I’m a shy person and a big conference can be daunting when you don’t know anybody, so I ended up tagging along with Brent throughout a lot of the conference. The upside of hanging out with Brent is that he’ll talk to anybody – speakers, Microsoft employees, or random attendees. The PASS Summit was my gateway into both the SQL Server community – I made a lot of friends that week – and into my current career.The connections I made at the PASS Summit that year planted the seeds for the rest of my career.
I never would have guessed that Twitter would change my life. And I’ve never been passionate or crazy about Twitter – I think it’s useful, but if I go a day or two without using it, I don’t mind.
But Twitter is the way that I started connecting to the larger SQL Server community. I started following people, then following their friends, and started tweeting about SQL Server. I asked and answered questions. Twitter gave me a sense of what other SQL Server developers and DBAs cared about, what problems they faced, and what they were interested in.
I’m a pretty naturally shy person, and I never knew what to talk to people about at conferences and events when I first met them. Twitter has helped me solve that problem: you can sense the mood of a conference while you’re there. You can tweet about it. You can talk about the tweets with people!
To get started with Twitter, check out our free eBook.
Jes: SQL Saturday
Specifically SQL Saturday Chicago 2010 – my first! I’d been attending my “local” user group for a few months, I’d been reading blogs, I was participating in forums, and I was even on Twitter before I went to this event. I knew I loved working with SQL Server, and I knew there were people that could help me when I had questions. But getting to attend an event – for free, nonetheless! – and getting to meet these people was amazing.
I remember attending a session by Brad McGeehee, who’d written “Brad’s Sure DBA Checklist”, which I kept in a binder at my desk. I remember getting to watch Chuck Heinzelman and Michael Steineke set up a cluster and test it. I even went to a session by one Brent Ozar about a script called sp_Blitz. At the end of the day, with a full brain, I went to the lobby and saw a group of the presenters sitting around chatting. I bravely approached and joined the circle, which included Brent and Jeremiah, and chatted with them. Had I not attended that event, had I not made the connections I did, I doubt I would be where I am in my career today!
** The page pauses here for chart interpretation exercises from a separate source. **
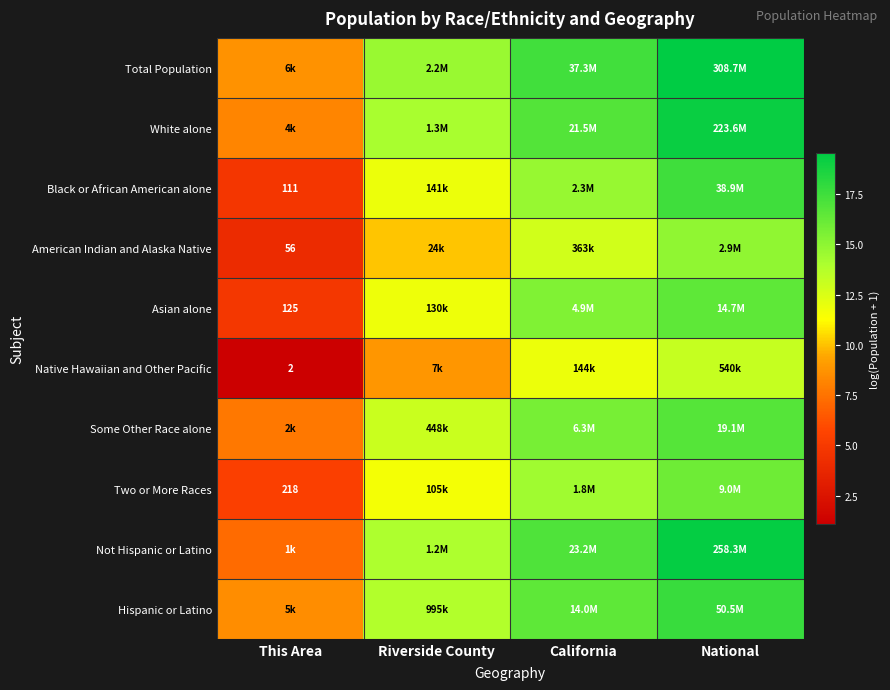

Rank the series by their maximum value, from lowest to highest.

Native Hawaiian and Other Pacific, American Indian and Alaska Native, Two or More Races, Asian alone, Some Other Race alone, Black or African American alone, Hispanic or Latino, White alone, Not Hispanic or Latino, Total Population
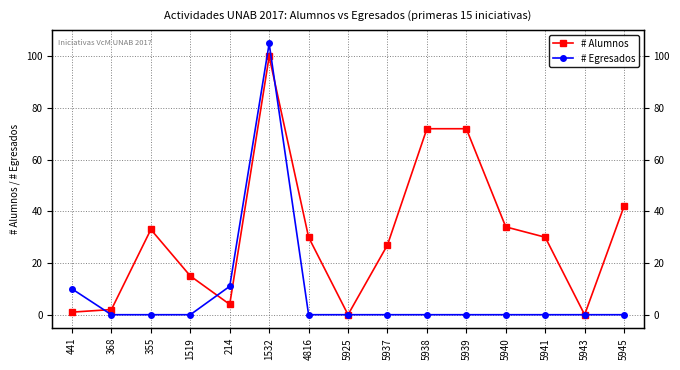

Where do # Egresados and # Alumnos first cross each other?

441 and 368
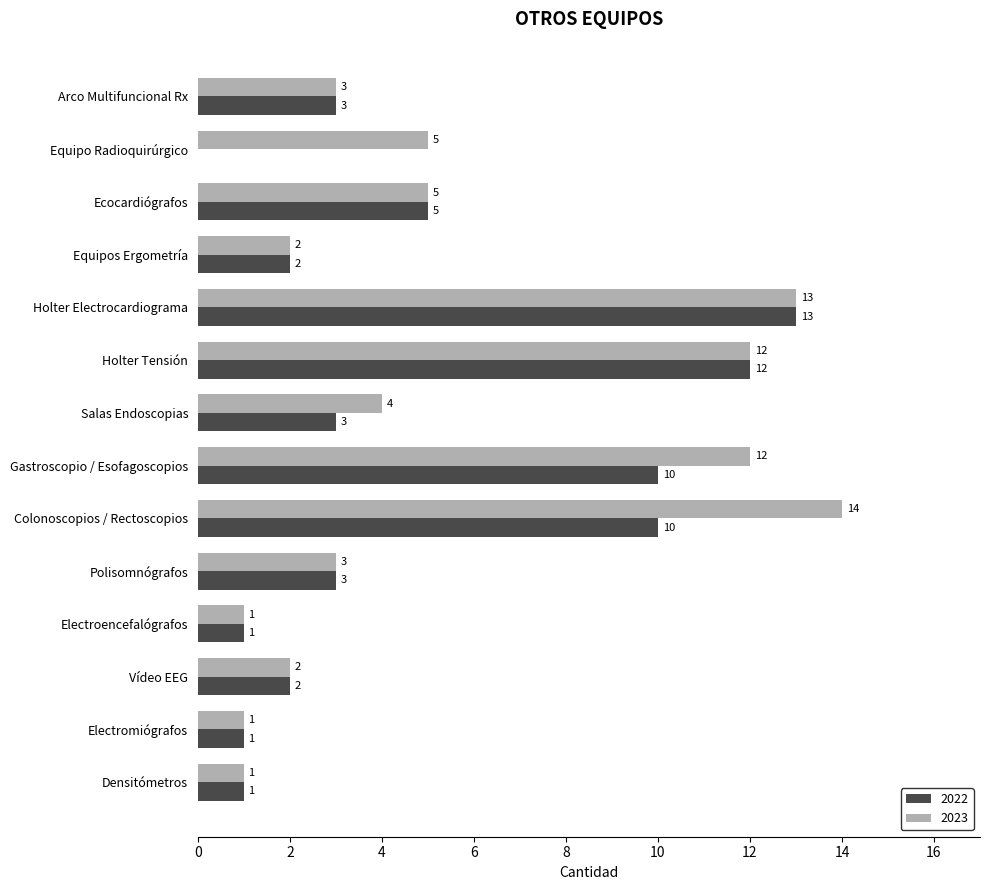

The value of 2023 at Holter Tensión is 12. True or false?

True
Look for a SQL Saturday near you!
DOUG: SQL CRUISE
I’d recently presented at my first two SQL Saturdays when the opportunity came to go on SQL Cruise. A contest that for some cosmic reason I felt was begging me to enter — send in your story of victory with SQL Server and win a free spot on the cruise. I made a video about refactoring bad code with a magical hammer, and won the contest. But that was just the beginning.
During the cruise, I:
- Had a dream about a murder mystery happening on the cruise, which led me to write and present my SQL Server Murder Mystery Hour session.
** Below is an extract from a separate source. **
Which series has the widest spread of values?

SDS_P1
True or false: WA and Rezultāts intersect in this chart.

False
- Got some phenomenal career advice from people like Brent, Tim Ford, and Buck Woody, that is still helping me to this day.
- Became friends with the three people who ended up hiring me three years later for the best job I have ever had.
That’s my career adventure. What will yours be?
Brent: Meeting “Real” DBAs
I was a lead developer at a growing software business and I felt like I had no idea what was going on inside the database. Our company suddenly grew large enough to hire two “real” database people – Charaka and V. They were both incredibly friendly, fun, and helpful.
I was hooked. Who were these cool people? Where did they come from? How did they learn to do this stuff?
They both took time out of their busy jobs to answer whatever questions I had, and they never made me feel stupid. They loved sharing their knowledge. They weren’t paranoid about me taking their jobs or stealing their secrets – and looking back, they probably just wanted me to be a better developer.
They insisted that sure, I had what it took to be a database admin. I went for it, and it’s been a rocket ship ever since.